TASK TO CARRY OUT: From the listing below, return each line that includes "προϊόντα".

RECORDS SHOWN:
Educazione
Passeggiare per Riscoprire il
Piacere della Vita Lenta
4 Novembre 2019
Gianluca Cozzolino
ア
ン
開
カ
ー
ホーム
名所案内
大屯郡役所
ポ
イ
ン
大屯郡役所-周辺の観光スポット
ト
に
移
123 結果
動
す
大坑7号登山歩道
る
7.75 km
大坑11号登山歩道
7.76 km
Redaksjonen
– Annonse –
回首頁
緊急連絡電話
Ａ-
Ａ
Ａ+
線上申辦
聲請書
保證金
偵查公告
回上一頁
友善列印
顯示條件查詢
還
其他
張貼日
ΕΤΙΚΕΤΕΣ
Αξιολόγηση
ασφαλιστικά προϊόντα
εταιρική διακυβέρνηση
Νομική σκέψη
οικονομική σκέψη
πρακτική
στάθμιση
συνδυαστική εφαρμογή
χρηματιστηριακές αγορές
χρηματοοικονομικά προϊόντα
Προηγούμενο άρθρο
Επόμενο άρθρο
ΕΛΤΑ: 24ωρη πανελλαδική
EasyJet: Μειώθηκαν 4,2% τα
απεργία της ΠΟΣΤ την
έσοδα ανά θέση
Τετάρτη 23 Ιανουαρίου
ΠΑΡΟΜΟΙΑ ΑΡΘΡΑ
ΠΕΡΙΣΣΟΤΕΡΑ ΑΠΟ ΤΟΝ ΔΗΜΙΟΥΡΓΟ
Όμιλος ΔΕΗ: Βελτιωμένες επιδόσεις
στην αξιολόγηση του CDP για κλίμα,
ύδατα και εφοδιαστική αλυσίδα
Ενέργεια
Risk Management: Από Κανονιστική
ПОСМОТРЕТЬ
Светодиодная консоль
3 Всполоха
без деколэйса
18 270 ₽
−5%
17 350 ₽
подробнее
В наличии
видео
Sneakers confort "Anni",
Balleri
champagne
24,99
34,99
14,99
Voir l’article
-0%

RESPONSE TO THE TASK:
ασφαλιστικά προϊόντα
χρηματοοικονομικά προϊόντα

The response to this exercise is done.